A few years ago I read Ava's Man by Rick Bragg. Here is Wendy Smith’s review at Amazon.com:
The same fierce pride and love that animated All Over but the Shoutin' glow in Rick Bragg's new book. In fact, he informs us in the prologue that it was the readers of his bestselling 1997 memoir about his mother's struggle to raise three sons out of dire poverty who told him what he had to write about next. "People asked me where I believed my own momma's heart and backbone came from ... they said I short-shrifted them in the first book." Bragg sets out to make amends in this heartfelt biography of his maternal grandfather, Charlie Bundrum, who with wife Ava nurtured seven children through hard times that never seemed to ease in rural Alabama and Georgia. "He was a tall, bone-thin man who worked with nails in his teeth and a roofing hatchet in a fist as hard as Augusta brick," writes Bragg, "who inspired backwoods legend and the kind of loyalty that still makes old men dip their heads respectfully when they say his name." Charlie's children adored him so much that 40 years after his premature death in 1958 at age 51, Bragg's elderly aunts and mother began to cry when asked about him. Chronicling Charlie's hardscrabble life in the flinty, expressive cadences of working-class Southern speech, Bragg depicts a rugged individual who would find no place in the homogenized New South. The marvelous stories collected from various relatives--Charlie facing down a truckload of mean drunks with a hammer, hatchet, and 12-gauge shotgun, or brewing illegal white whiskey in the woods ("He never sold a sip that he did not test with his own liver")--are not just snapshots of a colorful character. They're also the author's tribute to an oral culture with tenacious roots and powerful significance in the American South.
The book really moved me because I recognized a lot of my dad in Charlie Bundrum.
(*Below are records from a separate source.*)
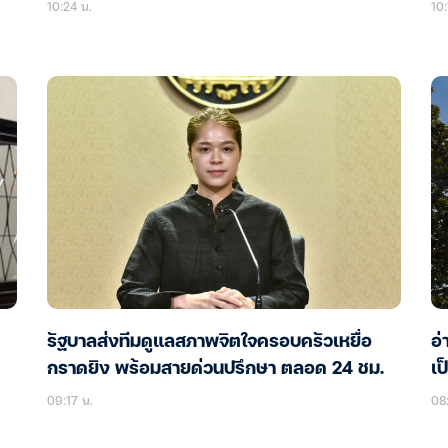
10:24 น.
10:
รัฐบาลส่งทีมดูแลสภาพจิตใจครอบครัวเหยื่อ
อ่
กราดยิง พร้อมสายด่วนปรึกษา ตลอด 24 ชม.
เป
09:17 น.
08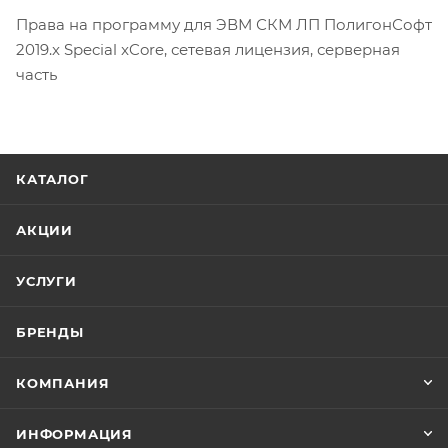
Права на программу для ЭВМ СКМ ЛП ПолигонСофт
2019.x Special xCore, сетевая лицензия, серверная
часть
КАТАЛОГ
АКЦИИ
УСЛУГИ
БРЕНДЫ
КОМПАНИЯ
ИНФОРМАЦИЯ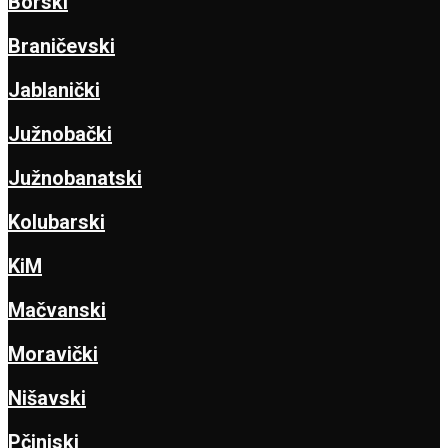
Borski
Braničevski
Jablanički
Južnobački
Južnobanatski
Kolubarski
KiM
Mačvanski
Moravički
Nišavski
Pčinjski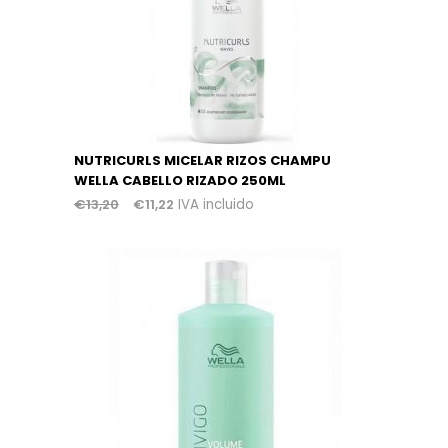
NUTRICURLS MICELAR RIZOS CHAMPU
WELLA CABELLO RIZADO 250ML
€
13,20
€
11,22
IVA incluido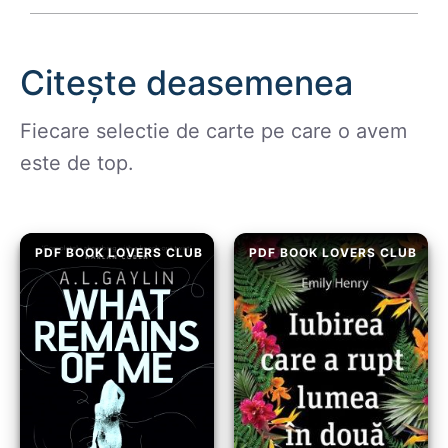
Citește deasemenea
Fiecare selectie de carte pe care o avem
este de top.
PDF BOOK LOVERS CLUB
PDF BOOK LOVERS CLUB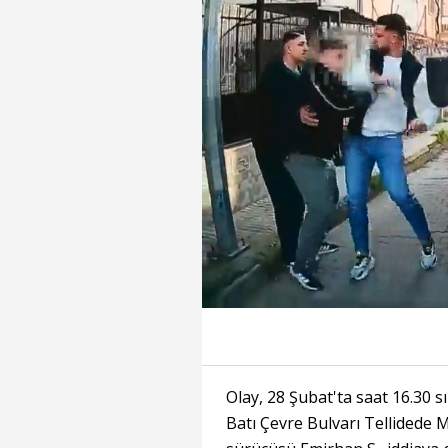
Süre
Toplam
Süre
/
Olay, 28 Şubat'ta saat 16.30 s
Batı Çevre Bulvarı Tellidede 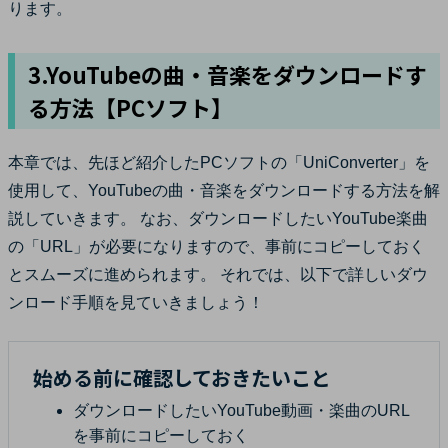
ります。
3.YouTubeの曲・音楽をダウンロードす
る方法【PCソフト】
本章では、先ほど紹介したPCソフトの「UniConverter」を
使用して、YouTubeの曲・音楽をダウンロードする方法を解
説していきます。 なお、ダウンロードしたいYouTube楽曲
の「URL」が必要になりますので、事前にコピーしておく
とスムーズに進められます。 それでは、以下で詳しいダウ
ンロード手順を見ていきましょう！
始める前に確認しておきたいこと
ダウンロードしたいYouTube動画・楽曲のURL
を事前にコピーしておく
Fortunately the parts about making ‘shine and not fitting in with a “New South” do not fit my father. But the inner drive, the fierceness of spirit, the protective role over the family…all these things done (and without one complaint) strongly resonated with me. His example, his strength of character could not be ignored. And like Charlie, he was far from perfect but the that was part of who he was.
In reading the book, I realized what my father did through his life and his example was to teach me what it means to be a man. That I had to figure this out from reading someone else’s book shows what a poor subject he had to work with. And having my own family now, I’m finding out about the personal cost it takes to do what he did. My parents made sure my circumstances are far better than what they had and I can’t express my gratitude enough. I want for nothing of any importance thanks to my parents…the value of what they gave me is priceless. All I can hope is to provide my family with the same opportunities and examples I was given. Even if I offer a fraction of what my father did, they will be enriched.
I was unable to say much at my father’s bedside other than pass on my love and that from my family. I had trouble saying goodbye as I wanted to either hold out hope or not state the obvious to someone dying. Dad, I love you and I miss you so much. Thanks for all you provided me, and the best tribute I can think of is to attempt to be the type of person you were for me.